Newswise — The first rough draft of a “genetic road map” of a biomass crop, prairie cordgrass, is giving scientists an inside look at the genes of one of the crops that may help produce the next generation of biofuels.

The study already has produced the “transcriptome” of the species, said plant geneticist Jose Gonzalez of South Dakota State University. He said the transcriptome can be used somewhat like a map — it records the genes the plant uses to reach certain goals.

A transcriptome is the small portion of the DNA of an organism that is transcribed into molecules of ribonucleic acid, or RNA. When DNA is transcribed into what is called “messenger RNA,” it enables the organism to carry out instructions about building and maintaining cells. Scientists can decode those instructions to determine what particular DNA sequences do.
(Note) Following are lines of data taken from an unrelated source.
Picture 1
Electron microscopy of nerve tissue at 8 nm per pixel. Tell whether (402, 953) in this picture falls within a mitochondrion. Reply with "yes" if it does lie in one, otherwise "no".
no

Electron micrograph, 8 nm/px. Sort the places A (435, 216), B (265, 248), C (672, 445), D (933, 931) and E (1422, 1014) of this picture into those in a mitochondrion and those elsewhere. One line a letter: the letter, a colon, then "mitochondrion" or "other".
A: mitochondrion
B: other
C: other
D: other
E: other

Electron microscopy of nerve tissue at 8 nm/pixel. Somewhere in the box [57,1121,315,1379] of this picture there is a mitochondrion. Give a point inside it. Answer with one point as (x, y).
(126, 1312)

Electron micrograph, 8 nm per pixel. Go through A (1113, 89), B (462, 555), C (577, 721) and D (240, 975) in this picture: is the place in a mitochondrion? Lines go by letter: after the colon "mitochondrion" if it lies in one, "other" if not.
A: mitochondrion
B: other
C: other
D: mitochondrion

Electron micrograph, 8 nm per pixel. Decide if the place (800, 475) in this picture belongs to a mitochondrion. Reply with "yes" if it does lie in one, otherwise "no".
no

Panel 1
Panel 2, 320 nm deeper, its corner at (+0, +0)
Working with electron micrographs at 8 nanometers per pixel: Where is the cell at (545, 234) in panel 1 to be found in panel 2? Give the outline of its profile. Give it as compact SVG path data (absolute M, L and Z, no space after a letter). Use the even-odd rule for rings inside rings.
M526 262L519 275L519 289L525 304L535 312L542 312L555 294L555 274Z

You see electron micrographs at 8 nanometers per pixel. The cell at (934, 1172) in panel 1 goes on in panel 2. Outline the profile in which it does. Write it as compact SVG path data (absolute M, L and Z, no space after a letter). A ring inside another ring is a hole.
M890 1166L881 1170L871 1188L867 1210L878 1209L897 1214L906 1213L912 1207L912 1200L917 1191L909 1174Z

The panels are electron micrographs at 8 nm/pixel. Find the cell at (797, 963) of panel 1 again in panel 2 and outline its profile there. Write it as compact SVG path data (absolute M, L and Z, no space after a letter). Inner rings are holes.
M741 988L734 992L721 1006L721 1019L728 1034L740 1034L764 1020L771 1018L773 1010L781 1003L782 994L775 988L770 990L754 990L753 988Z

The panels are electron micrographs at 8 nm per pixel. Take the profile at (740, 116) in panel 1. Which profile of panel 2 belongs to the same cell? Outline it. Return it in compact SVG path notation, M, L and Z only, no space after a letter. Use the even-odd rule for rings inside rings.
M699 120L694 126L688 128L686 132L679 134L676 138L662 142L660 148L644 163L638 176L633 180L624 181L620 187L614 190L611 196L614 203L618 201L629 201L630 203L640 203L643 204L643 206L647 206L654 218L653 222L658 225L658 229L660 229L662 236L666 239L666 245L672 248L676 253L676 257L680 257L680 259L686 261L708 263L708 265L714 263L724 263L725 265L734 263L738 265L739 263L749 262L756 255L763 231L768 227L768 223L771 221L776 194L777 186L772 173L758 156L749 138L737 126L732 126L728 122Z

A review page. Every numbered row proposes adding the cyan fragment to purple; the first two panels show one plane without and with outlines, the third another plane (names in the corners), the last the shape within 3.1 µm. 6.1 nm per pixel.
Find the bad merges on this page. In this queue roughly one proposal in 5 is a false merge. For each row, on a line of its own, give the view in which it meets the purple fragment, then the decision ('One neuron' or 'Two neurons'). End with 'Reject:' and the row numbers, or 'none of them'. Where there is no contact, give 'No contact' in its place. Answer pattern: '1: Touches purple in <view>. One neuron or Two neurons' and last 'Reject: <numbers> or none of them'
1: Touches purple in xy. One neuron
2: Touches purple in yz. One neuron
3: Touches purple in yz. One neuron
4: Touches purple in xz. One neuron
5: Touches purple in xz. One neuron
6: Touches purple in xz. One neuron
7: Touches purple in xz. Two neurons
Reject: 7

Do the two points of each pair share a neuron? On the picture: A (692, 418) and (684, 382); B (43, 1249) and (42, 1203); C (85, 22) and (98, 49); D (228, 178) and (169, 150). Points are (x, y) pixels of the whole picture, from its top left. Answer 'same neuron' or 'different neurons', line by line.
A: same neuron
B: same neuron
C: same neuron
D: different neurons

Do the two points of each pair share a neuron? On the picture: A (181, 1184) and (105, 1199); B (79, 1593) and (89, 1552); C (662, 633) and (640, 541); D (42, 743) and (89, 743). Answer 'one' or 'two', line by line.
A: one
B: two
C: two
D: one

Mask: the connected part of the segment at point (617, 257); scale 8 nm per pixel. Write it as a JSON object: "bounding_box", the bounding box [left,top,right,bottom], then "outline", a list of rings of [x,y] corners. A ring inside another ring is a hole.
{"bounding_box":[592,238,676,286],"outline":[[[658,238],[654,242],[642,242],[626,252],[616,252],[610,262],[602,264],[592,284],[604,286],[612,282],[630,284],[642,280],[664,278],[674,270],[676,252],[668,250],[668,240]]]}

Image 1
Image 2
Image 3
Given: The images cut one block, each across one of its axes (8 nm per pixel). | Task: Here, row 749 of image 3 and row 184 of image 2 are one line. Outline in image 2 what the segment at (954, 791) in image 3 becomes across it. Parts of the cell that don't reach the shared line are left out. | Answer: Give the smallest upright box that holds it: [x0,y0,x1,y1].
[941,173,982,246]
In an article in the September 2010 issue of The Plant Genome, Gonzalez and his colleagues discussed one of the first studies of the prairie cordgrass transcriptome. Prairie cordgrass is being viewed as a species suitable for producing biomass to make biofuels. One of the reasons scientists are interested in prairie cordgrass is because it yields extraordinarily well while tolerating wet conditions, high salinity or poorly aerated soils in low areas unsuitable for growing conventional crops. But it can also survive in open arid prairies.

Gonzalez said one obvious benefit from studying the transcriptome of a plant such as prairie cordgrass is to enable plant breeders to use marker-assisted selection in order to deliberately include gene sequences that confer desirable traits.

In the study, scientists used four tissues of prairie cordgrass to produce 556,198 expressed sequence tags, or portions of expressed genes. They assembled these into 26,302 “contigs,” or overlapping DNA segments from the same gene.

“We calculated probably 40 percent of the genes in prairie cordgrass, or more than 20,000,” Gonzalez said. “We’re starting to be able to look at the genes involved in particular traits. For example, for biofuels, for cellulosic ethanol production, cell wall composition is very important. We can actually look at the genes that are related to that cell wall composition so that we can study the variations of those genes. It can help the breeders eventually to select populations of prairie cordgrass with better composition.”

Gonzalez said cell walls — primarily made up of cellulose, hemicellulose, and lignin — are largely what remains when prairie cordgrass or some other biomass grass has been harvested and allowed to dry.

Cellulose and hemicellulose are carbohydrates that can be transformed into simple sugars that can be fermented. Lignin can’t be broken down by fermentation, though it can be isolated by other treatments.

The genes involved in the lignin biosynthesis pathway have been very well studied in other grasses, and the genes across the grasses are very similar. That will be one area of ongoing research for Gonzalez and his colleagues.

The synthesis of cellulose or hemicellulose is much more complex and involves many more enzymes. That is also an area of further research for the group, though those pathways will take longer to unravel, he said.

Scientists are also interested in the morphological development of the plant because that’s what supports the yield of the plant through many seasons — how the plant develops underground and starts growing at beginning of the season, how it goes into dormancy in fall, how it reactivates itself next season.

That is why current research efforts to decipher the plant’s genetic information are so important, Gonzalez said.

The research is funded in part by a federal grant of $420,000. The grant is from a joint program of the U.S. Department of Agriculture and the Department of Energy to promote biofuels research.

Gonzalez’ co-authors in the study were Kristene Gedye, Arvid Boe and Vance Owens of the Department of Plant Science at SDSU; Yuguang Ban and Xijin Ge of SDSU’s Department of Mathematics and Statistics; Jyothi Thimmapuram, Fengjie Sun, and Chris Wright of the University of Illinois at Urbana-Champaign; and Shahjahan Ali of Saudi Arabia’s King Abdullah University of Science and Technology.